The fourth installment in the dinos-run-amok series isn’t a reboot but might as well be, given the years elapsed since 2001’s third installment and the even greater cultural distance that’s opened up since Netscape Navigator introduced us to an internet festooned with banner ads. Chris Pratt is Owen, who gamely works his material as an animal handler performing requisite feats of derring-do, all while wielding an absurdly small rifle in the face of rampaging angrysauruses. Pratt’s innate aw-shucks everyman vibe nevertheless shines through; this is a guy who understands his place in the food chain, and right now his job is to keep the cash gushers nicely primed thank you very much.businessaurus

Product placements are surprisingly both few and odd, coming primarily through a fleet of various luxury Mercedes that some brand manager thought appropriate for a remote tropical island, assuming that cachet would transfer seamlessly to the Whole Foods parking lots of Scarsdale. (On second thought the analogy might be better than it first appears, given the primal nature of the struggle in both places.) In a universe when 50 Cent can rep Glaceau’s VitaminWater to great commercial success, maybe Mercedes needs to outrun hybrid dinosaurs to stay relevant.

This isn’t a full-blown puncturing of the theme park fantasy (see: Shrek, original) but, chompasauruses notwithstanding, satire of the theme park experience is the closest the movie comes to being biting. Jurassic World has hints of Sea World meets Six Flags on Disney’s Main Street, with overpriced chain restaurants overrun by hordes of sheeple.
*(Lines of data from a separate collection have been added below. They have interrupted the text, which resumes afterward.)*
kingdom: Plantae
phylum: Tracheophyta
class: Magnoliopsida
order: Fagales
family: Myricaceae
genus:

These extras mill about waiting to feed a flock of newly-freed flying hubrisauruses, who have ostensibly been on restricted rations and take advantage of the jailbreak to gorge on doughy tourists. The underwhelmed announcer, the wide-eyed teenager entrusted with the safety of clueless people, line-skipping access for the island’s one-percenters – this world is peppered with digs at the sanitized, highly regulated environment of modern escapist parks.

As usual you’ll find one Indian actor in a main role, since that apparently suffices to rope in the cinema-going population of a nation of 1.3 billion. Per most spectacle movies these days the climactic scene ends with lots of stuff getting smashed up real good, but not before potential sequels zip away in an escape helicopter, where they can bide their time until they inevitably break out and tear through the nearest multiplex, having caught the scent of cash.